• DATA SHOWN
┏━━

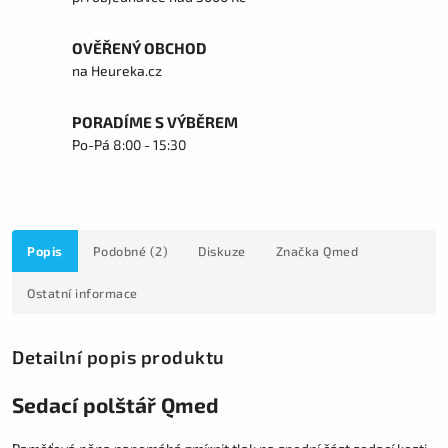
OVĚŘENÝ OBCHOD
na Heureka.cz
PORADÍME S VÝBĚREM
Po-Pá 8:00 - 15:30
Popis
Podobné (2)
Diskuze
Značka
Qmed
Ostatní informace
Detailní popis produktu
Sedací polštář Qmed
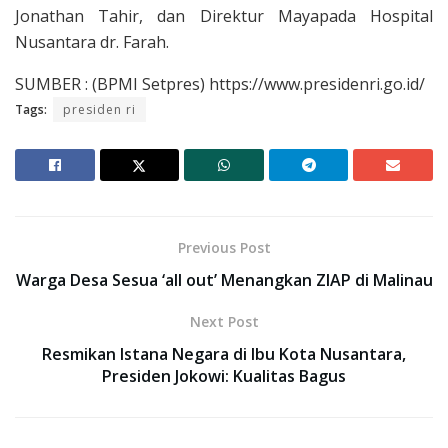
Jonathan Tahir, dan Direktur Mayapada Hospital
Nusantara dr. Farah.
SUMBER : (BPMI Setpres) https://www.presidenri.go.id/
Tags:
presiden ri
Previous Post
Warga Desa Sesua ‘all out’ Menangkan ZIAP di Malinau
Next Post
Resmikan Istana Negara di Ibu Kota Nusantara,
Presiden Jokowi: Kualitas Bagus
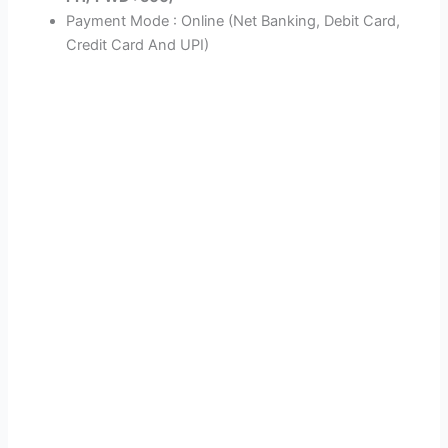
Payment Mode : Online (Net Banking, Debit Card,
Credit Card And UPI)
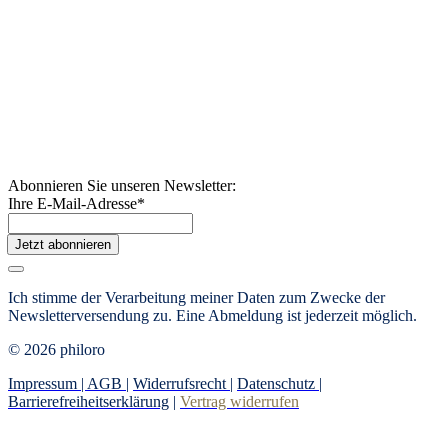
Abonnieren Sie unseren Newsletter:
Ihre E-Mail-Adresse
*
Jetzt abonnieren
Ich stimme der Verarbeitung meiner Daten zum Zwecke der
Newsletterversendung zu. Eine Abmeldung ist jederzeit möglich.
© 2026 philoro
Impressum |
AGB
|
Widerrufsrecht
|
Datenschutz
|
Barrierefreiheitserklärung
|
Vertrag widerrufen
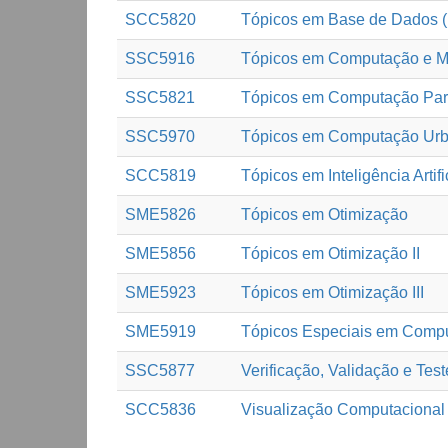
SCC5820
Tópicos em Base de Dados 
SSC5916
Tópicos em Computação e Ma
SSC5821
Tópicos em Computação Par
SSC5970
Tópicos em Computação Ur
SCC5819
Tópicos em Inteligência Artifi
SME5826
Tópicos em Otimização
SME5856
Tópicos em Otimização II
SME5923
Tópicos em Otimização III
SME5919
Tópicos Especiais em Compu
SSC5877
Verificação, Validação e Tes
SCC5836
Visualização Computacional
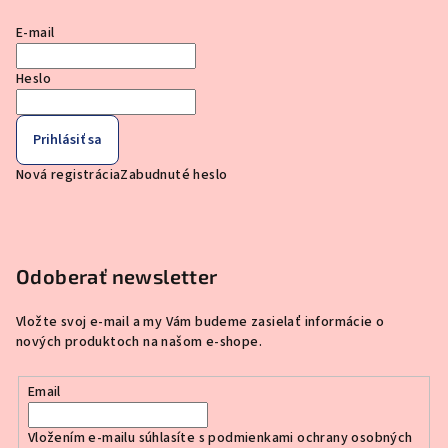
E-mail
Heslo
Prihlásiť sa
Nová registrácia
Zabudnuté heslo
Odoberať newsletter
Vložte svoj e-mail a my Vám budeme zasielať informácie o
nových produktoch na našom e-shope.
Email
Vložením e-mailu súhlasíte s
podmienkami ochrany osobných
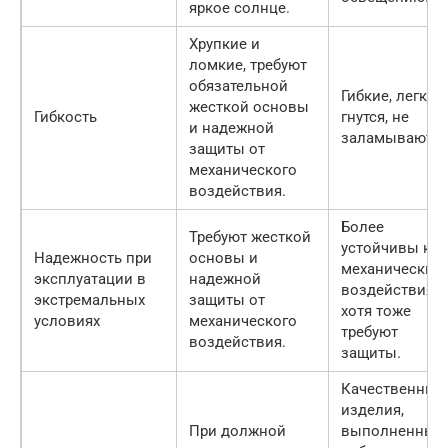
яркое солнце.
Хрупкие и
ломкие, требуют
обязательной
Гибкие, легко
жесткой основы
Гибкость
гнутся, не
и надежной
заламываются
защиты от
механического
воздействия.
Более
Требуют жесткой
устойчивы к
Надежность при
основы и
механическим
эксплуатации в
надежной
воздействиям,
экстремальных
защиты от
хотя тоже
условиях
механического
требуют
воздействия.
защиты.
Качественные
изделия,
При должной
выполненные 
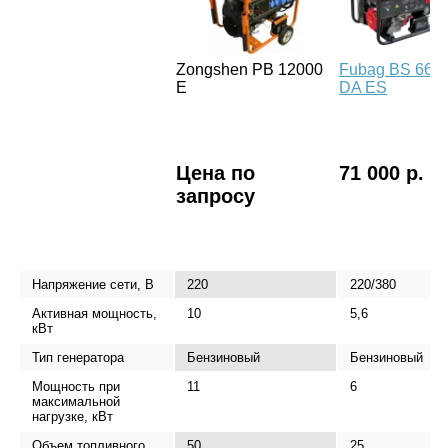
Zongshen PB 12000
Fubag BS 660
E
DA ES
Цена по
71 000 р.
запросу
Напряжение сети, В
220
220/380
Активная мощность,
10
5,6
кВт
Тип генератора
Бензиновый
Бензиновый
Мощность при
11
6
максимальной
нагрузке, кВт
Объем топливного
50
25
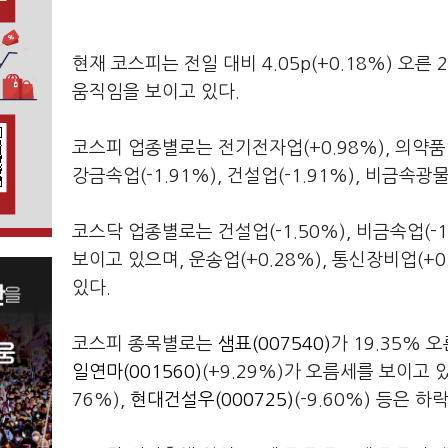
현재 코스피는 전일 대비 4.05p(+0.18%) 오른 22
움직임을 보이고 있다.
코스피 업종별로는 전기전자업(+0.98%), 의약품업
강금속업(-1.91%), 건설업(-1.91%), 비금속광
코스닥 업종별로는 건설업(-1.50%), 비금속업(-
보이고 있으며, 운송업(+0.28%), 통신장비업(+
있다.
코스피 종목별로는
샘표(007540)
가 19.35% 
일연마(001560)
(+9.29%)가 오름세를 보이고 
76%),
현대건설우(000725)
(-9.60%) 등은 하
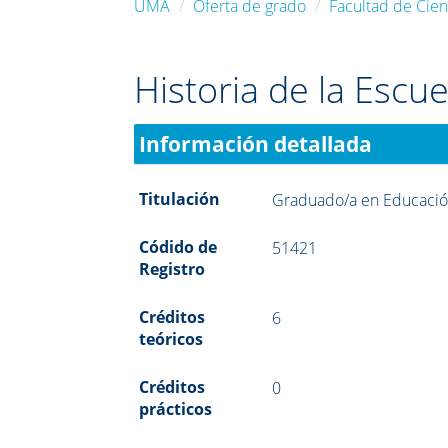
UMA
Oferta de grado
Facultad de Cien
Historia de la Escue
Información detallada
Titulación
Graduado/a en Educació
Códido de
51421
Registro
Créditos
6
teóricos
Créditos
0
prácticos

┗━━

• DESCRIPTION OF THE TASK
Leaving the pictures aside, repeat the data above exactly.

• FINISHED EXERCISE
OVĚŘENÝ OBCHOD
na Heureka.cz
PORADÍME S VÝBĚREM
Po-Pá 8:00 - 15:30
Popis
Podobné (2)
Diskuze
Značka
Qmed
Ostatní informace
Detailní popis produktu
Sedací polštář Qmed
Jonathan Tahir, dan Direktur Mayapada Hospital
Nusantara dr. Farah.
SUMBER : (BPMI Setpres) https://www.presidenri.go.id/
Tags:
presiden ri
Previous Post
Warga Desa Sesua ‘all out’ Menangkan ZIAP di Malinau
Next Post
Resmikan Istana Negara di Ibu Kota Nusantara,
Presiden Jokowi: Kualitas Bagus
Payment Mode : Online (Net Banking, Debit Card,
Credit Card And UPI)
Abonnieren Sie unseren Newsletter:
Ihre E-Mail-Adresse
*
Jetzt abonnieren
Ich stimme der Verarbeitung meiner Daten zum Zwecke der
Newsletterversendung zu. Eine Abmeldung ist jederzeit möglich.
© 2026 philoro
Impressum |
AGB
|
Widerrufsrecht
|
Datenschutz
|
Barrierefreiheitserklärung
|
Vertrag widerrufen
SCC5820
Tópicos em Base de Dados 
SSC5916
Tópicos em Computação e Ma
SSC5821
Tópicos em Computação Par
SSC5970
Tópicos em Computação Ur
SCC5819
Tópicos em Inteligência Artifi
SME5826
Tópicos em Otimização
SME5856
Tópicos em Otimização II
SME5923
Tópicos em Otimização III
SME5919
Tópicos Especiais em Compu
SSC5877
Verificação, Validação e Tes
SCC5836
Visualização Computacional
E-mail
Heslo
Prihlásiť sa
Nová registrácia
Zabudnuté heslo
Odoberať newsletter
Vložte svoj e-mail a my Vám budeme zasielať informácie o
nových produktoch na našom e-shope.
Email
Vložením e-mailu súhlasíte s
podmienkami ochrany osobných
яркое солнце.
Хрупкие и
ломкие, требуют
обязательной
Гибкие, легко
жесткой основы
Гибкость
гнутся, не
и надежной
заламываются
защиты от
механического
воздействия.
Более
Требуют жесткой
устойчивы к
Надежность при
основы и
механическим
эксплуатации в
надежной
воздействиям,
экстремальных
защиты от
хотя тоже
условиях
механического
требуют
воздействия.
защиты.
Качественные
изделия,
При должной
выполненные 
Zongshen PB 12000
Fubag BS 660
E
DA ES
Цена по
71 000 р.
запросу
Напряжение сети, В
220
220/380
Активная мощность,
10
5,6
кВт
Тип генератора
Бензиновый
Бензиновый
Мощность при
11
6
максимальной
нагрузке, кВт
Объем топливного
50
25
현재 코스피는 전일 대비 4.05p(+0.18%) 오른 22
움직임을 보이고 있다.
코스피 업종별로는 전기전자업(+0.98%), 의약품업
강금속업(-1.91%), 건설업(-1.91%), 비금속광
코스닥 업종별로는 건설업(-1.50%), 비금속업(-
보이고 있으며, 운송업(+0.28%), 통신장비업(+
있다.
코스피 종목별로는
샘표(007540)
가 19.35% 
일연마(001560)
(+9.29%)가 오름세를 보이고 
76%),
현대건설우(000725)
(-9.60%) 등은 하
UMA
Oferta de grado
Facultad de Cien
Historia de la Escue
Información detallada
Titulación
Graduado/a en Educació
Códido de
51421
Registro
Créditos
6
teóricos
Créditos
0
prácticos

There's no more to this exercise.